Honesty from women about what they are consuming is something borne of their trust, and if that has already been taken for granted, abused, and generally disrespected by others, why the hell are they going to give it to me? I have to earn it, and that would be made one hundred times harder if they are thinking that I’m helping with one hand, but writing secret updates for the Crown Prosecution Service over their “intrauterine child abuse” with the other.

Women who are smoking while pregnant are offered rightly support, not condemnation despite the health and behavioural problems this can cause children – including the anti-social disorders linked with FAS. Stop Smoking services are offered, but not compulsory. With women I’ve cared for, I have congratulated their efforts in cutting down on cigarettes, even if they are not at zero. The fact that they have reduced their smoking means they understand the health implications and are actively making an effort (much as the mother in this particular case did) – that should be applauded and encouraged. I can’t imagine they would share anything else with me if they thought they were always going to be met with negativity and reprimands.
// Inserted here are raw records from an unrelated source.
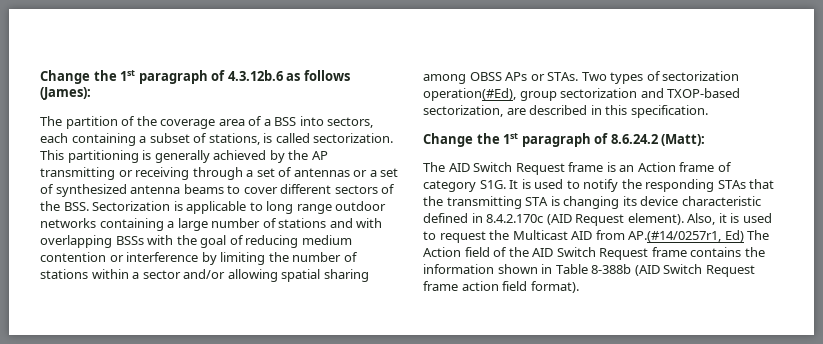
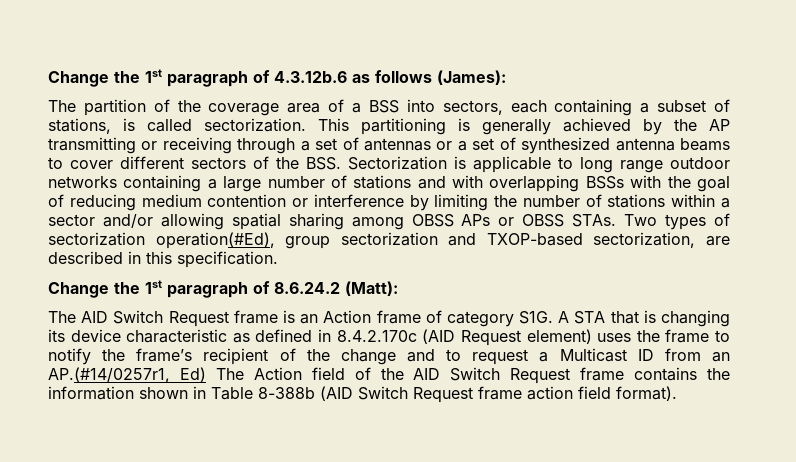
(545, 77) none -> [522,214,565,227] OBSS
[509,179,775,192] [423,196,549,209] It is used to notify the responding STAs that the transmitting STA -> [558,311,639,324] A STA that
(761, 201) none -> [232,333,250,343] as
[627,213,772,225] [423,230,625,243] element). Also, it is used to request the Multicast AID from -> [526,329,731,344] [48,348,730,365] element) uses the frame to notify the frame’s recipient of the change and to request a Multicast ID from an

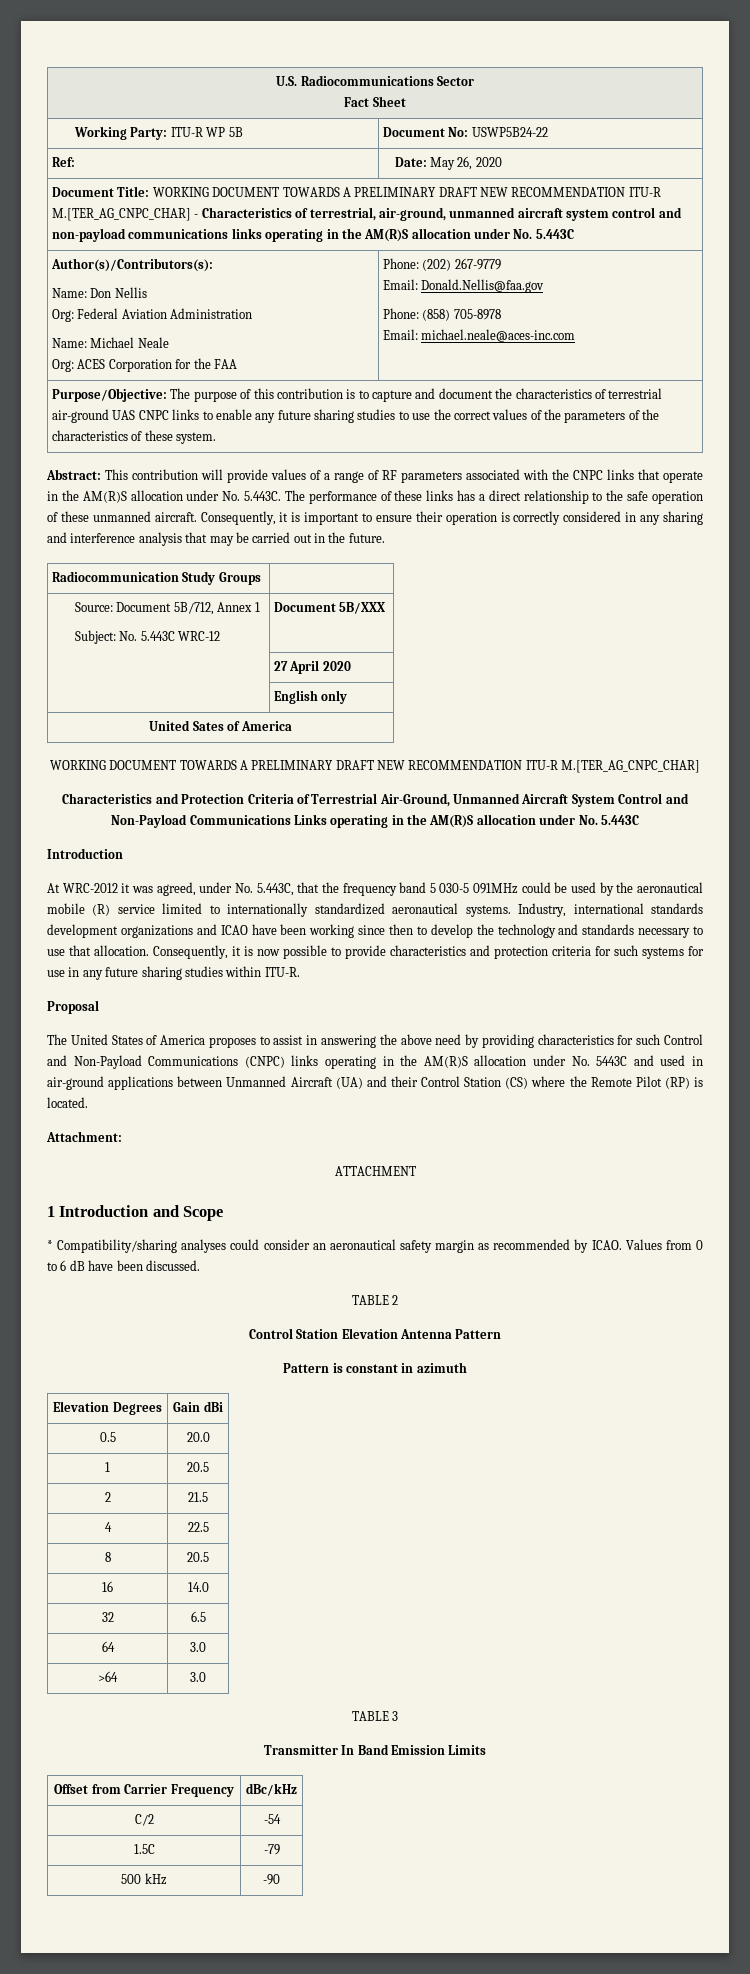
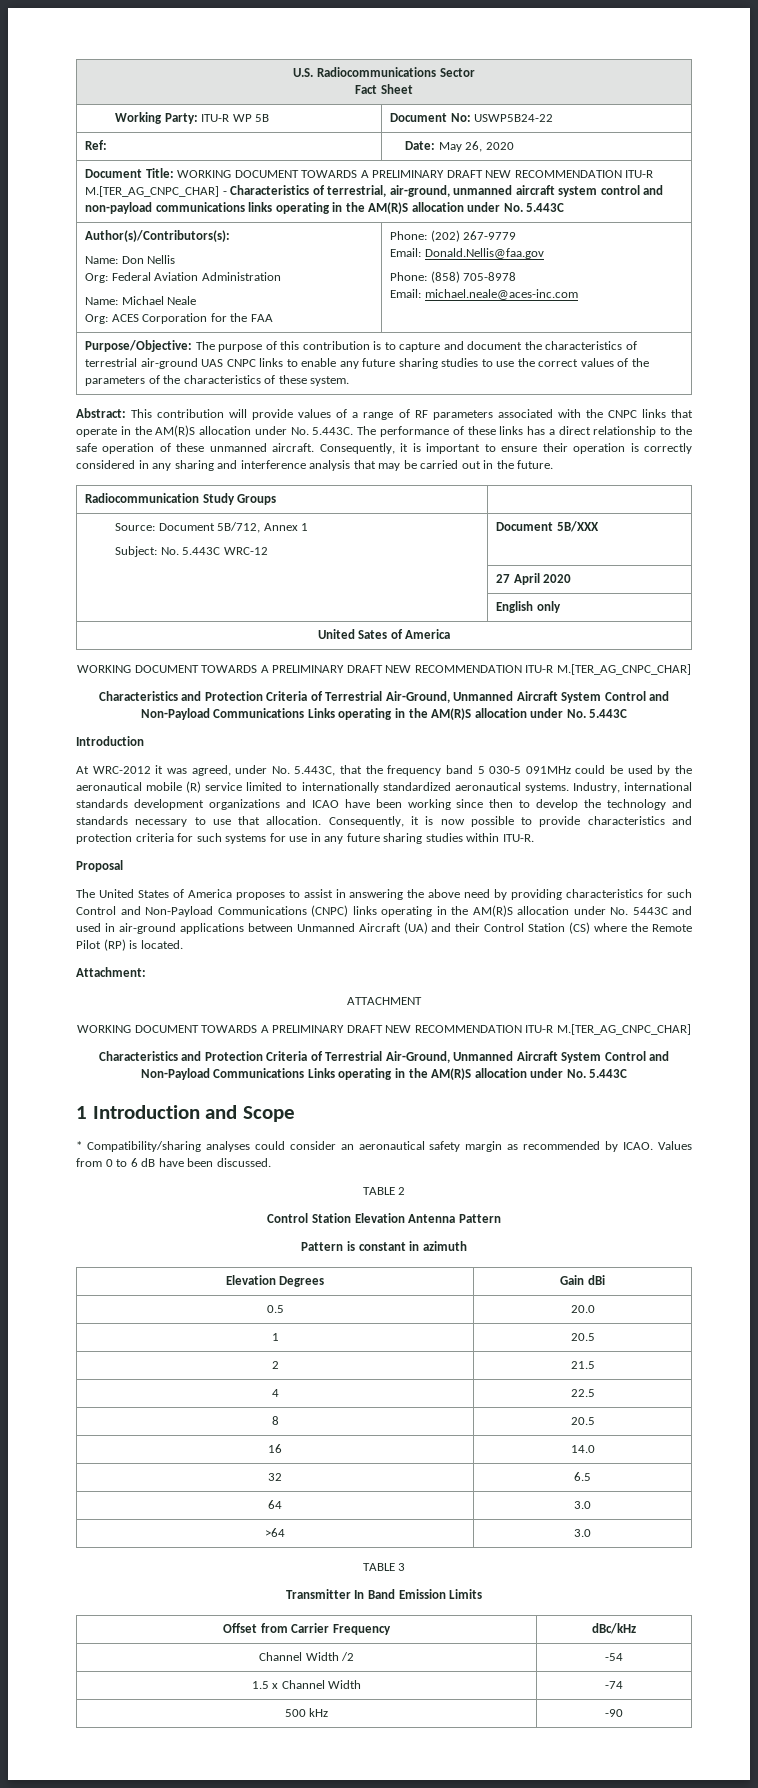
(416, 1171) none -> [77,1024,691,1035] [98,1051,670,1063] [140,1068,628,1080] // WORKING DOCUMENT TOWARDS A PRELIMINARY DRAFT NEW RECOMMENDATION ITU-R M.[TER_AG_CNPC_CHAR] // Characteristics and Protection Criteria of Terrestrial Air-Ground, Unmanned Aircraft System Control and Non-Payload Communications Links operating in the AM(R)S allocation under No. 5.443C
[134,1814,154,1826] [263,1814,281,1824] [133,1844,155,1854] [263,1844,280,1855] C/2 | -54 // 1.5C | -79 -> [258,1652,355,1661] [605,1653,623,1661] [251,1680,362,1689] [605,1681,623,1689] Channel Width /2 | -54 // 1.5 x Channel Width | -74

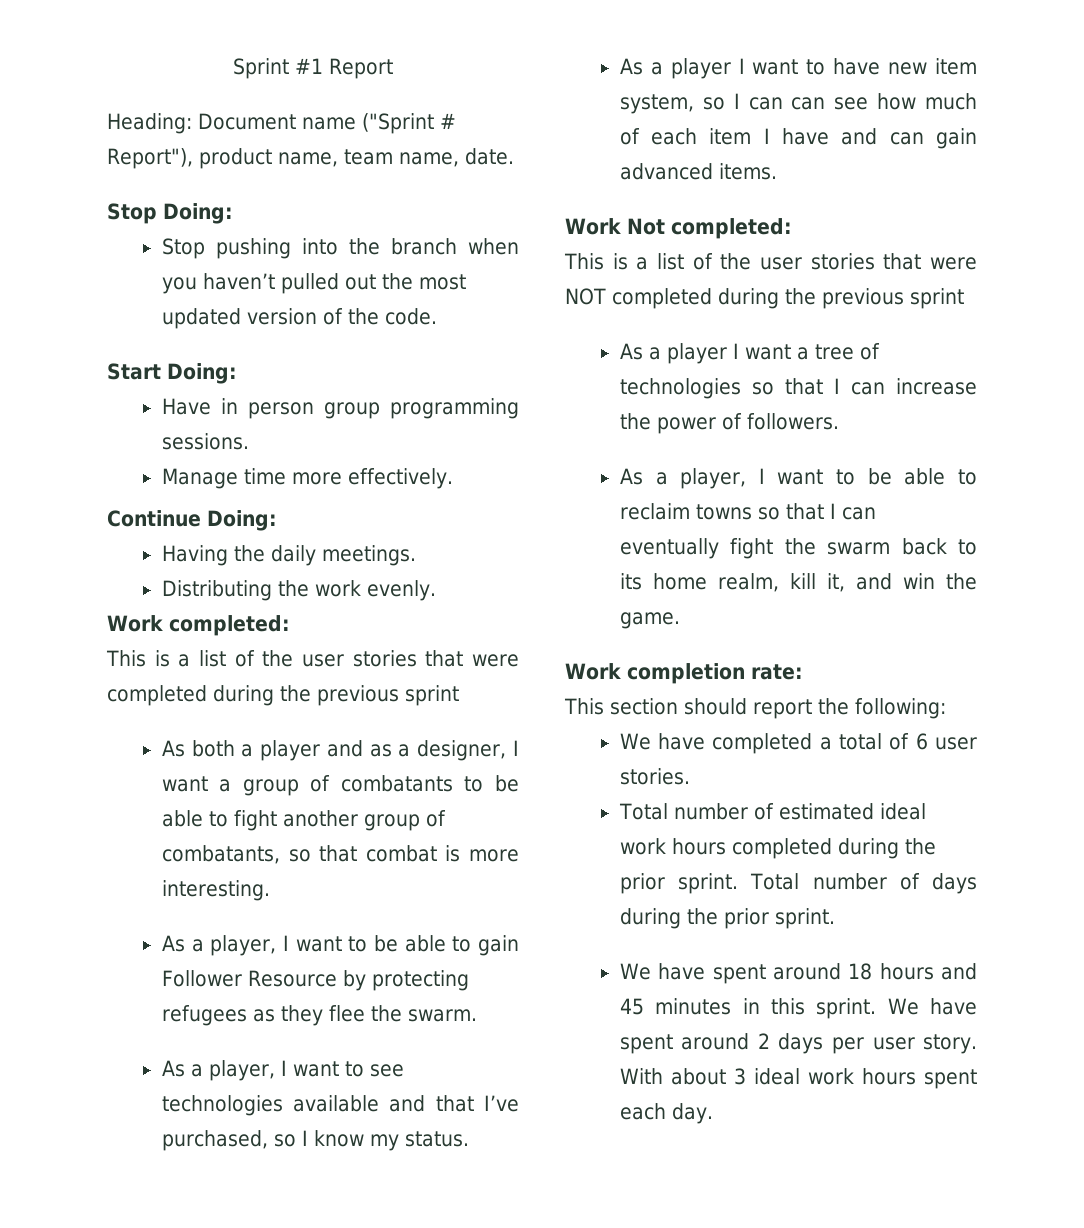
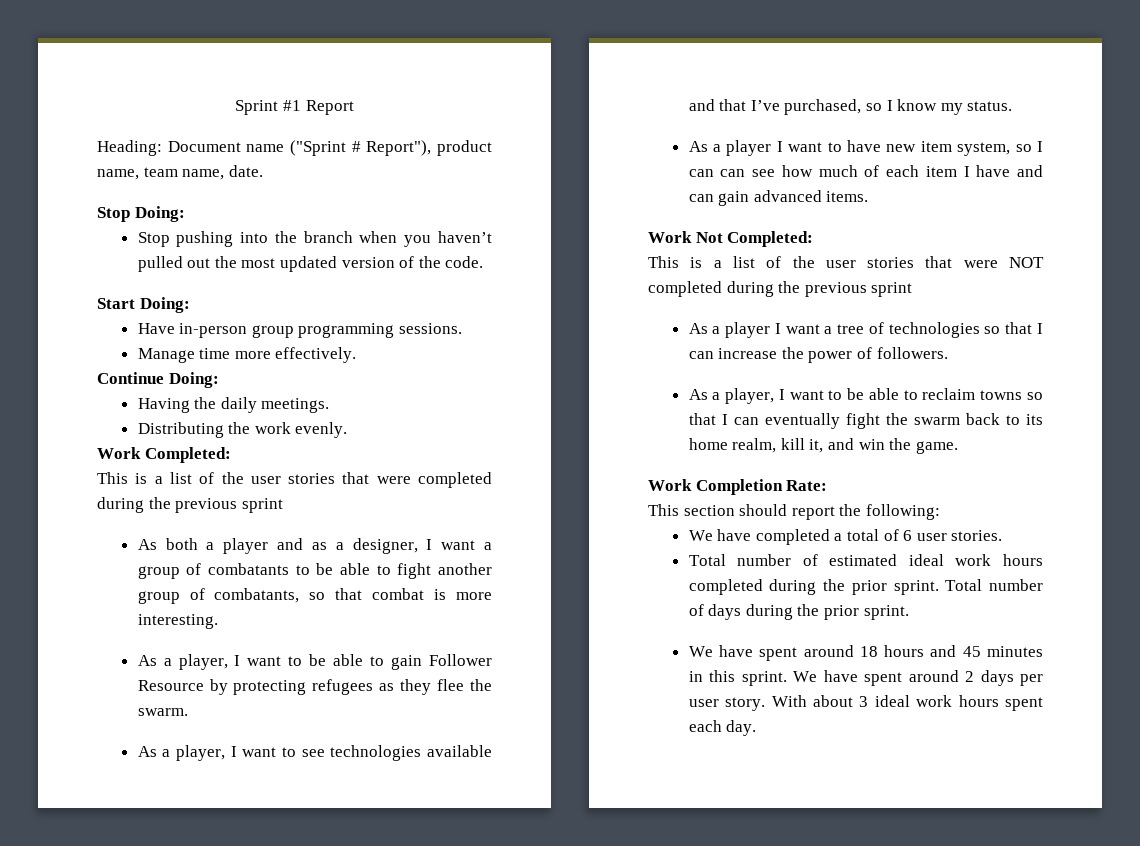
[220,398,314,419] in person -> [179,323,248,338] in-person
[168,615,290,636] completed: -> [144,447,231,463] Completed:
[670,218,792,239] completed: -> [727,231,814,247] Completed:
[626,663,803,684] completion rate: -> [695,479,828,495] Completion Rate:

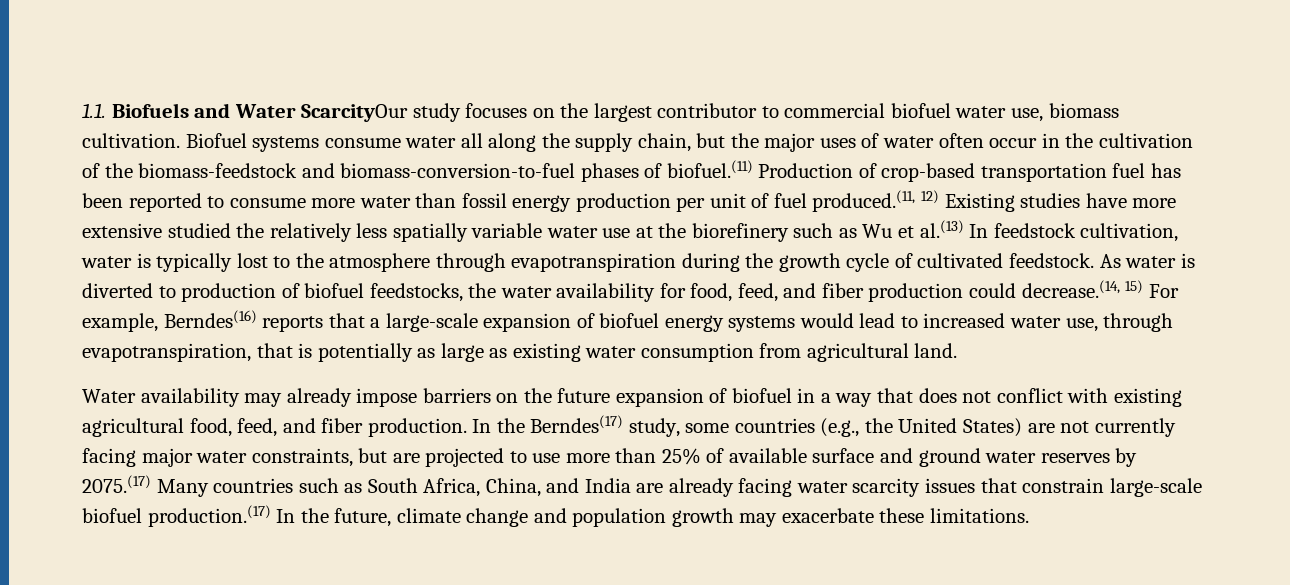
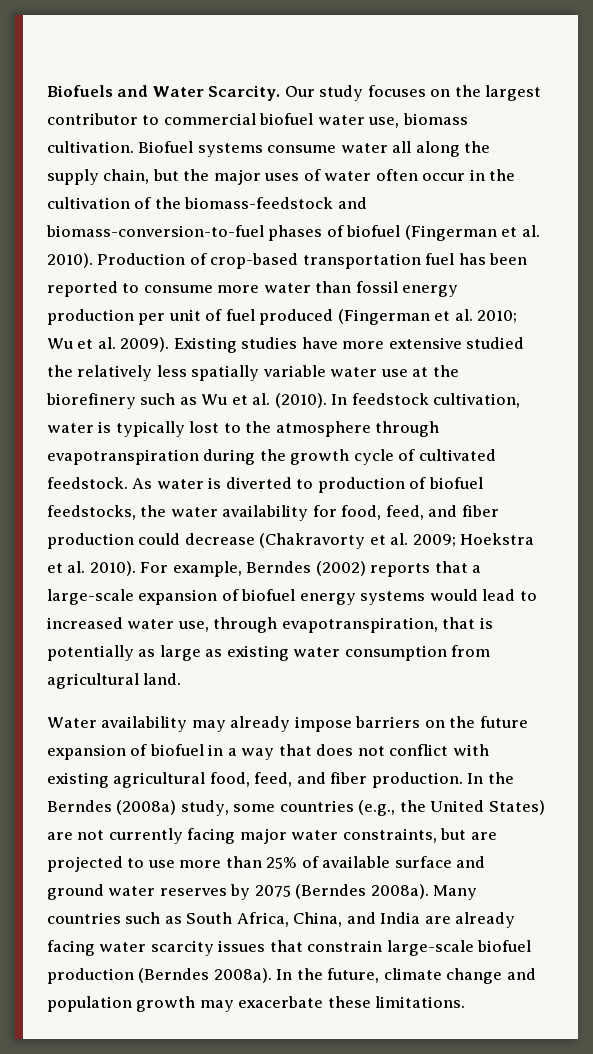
[82,103,106,118] 1.1. -> (47, 91) none
[301,104,409,122] ScarcityOur -> [208,85,315,101] Scarcity. Our
[666,160,753,178] biofuel.(11) -> [346,225,540,241] [47,253,93,268] biofuel (Fingerman et al. 2010).
[812,190,940,212] produced.(11, 12) -> [259,309,518,325] [47,337,170,352] produced (Fingerman et al. 2010; Wu et al. 2009).
[919,220,964,238] al.(13) -> [252,393,327,408] al. (2010).
[1021,280,1179,298] [82,310,257,332] decrease.(14, 15) For example, Berndes(16) -> [184,533,535,549] [47,561,366,577] decrease (Chakravorty et al. 2009; Hoekstra et al. 2010). For example, Berndes (2002)
[530,415,624,433] Berndes(17) -> [47,800,177,815] Berndes (2008a)
[82,475,151,493] 2075.(17) -> [254,884,429,899] 2075 (Berndes 2008a).
[147,505,271,527] production.(17) -> [47,968,272,984] production (Berndes 2008a).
I very much hope that there is a measured response to the appeal currently taking place; the suffering of the child in question is to be acknowledged, but if that is through the persecution and subsequent prosecution of their mother – I cannot support it.
When women with problems like alcoholism become pregnant, it is often the only regular contact that they will have with health services and we should be making the most of the opportunity to engage with them for support and help. If they think they will be deemed criminals of sorts we run the risk of them not engaging at all, further endangering their unborn child. I have had the opportunity to work with excellent specialist midwives and doctors so far who uphold the same ideals. Should the ruling for the appeal deem it necessary to wholly hold mothers accountable, the antenatal care will undoubtedly change and I fear this will be to the detriment of mothers, and subsequently their children.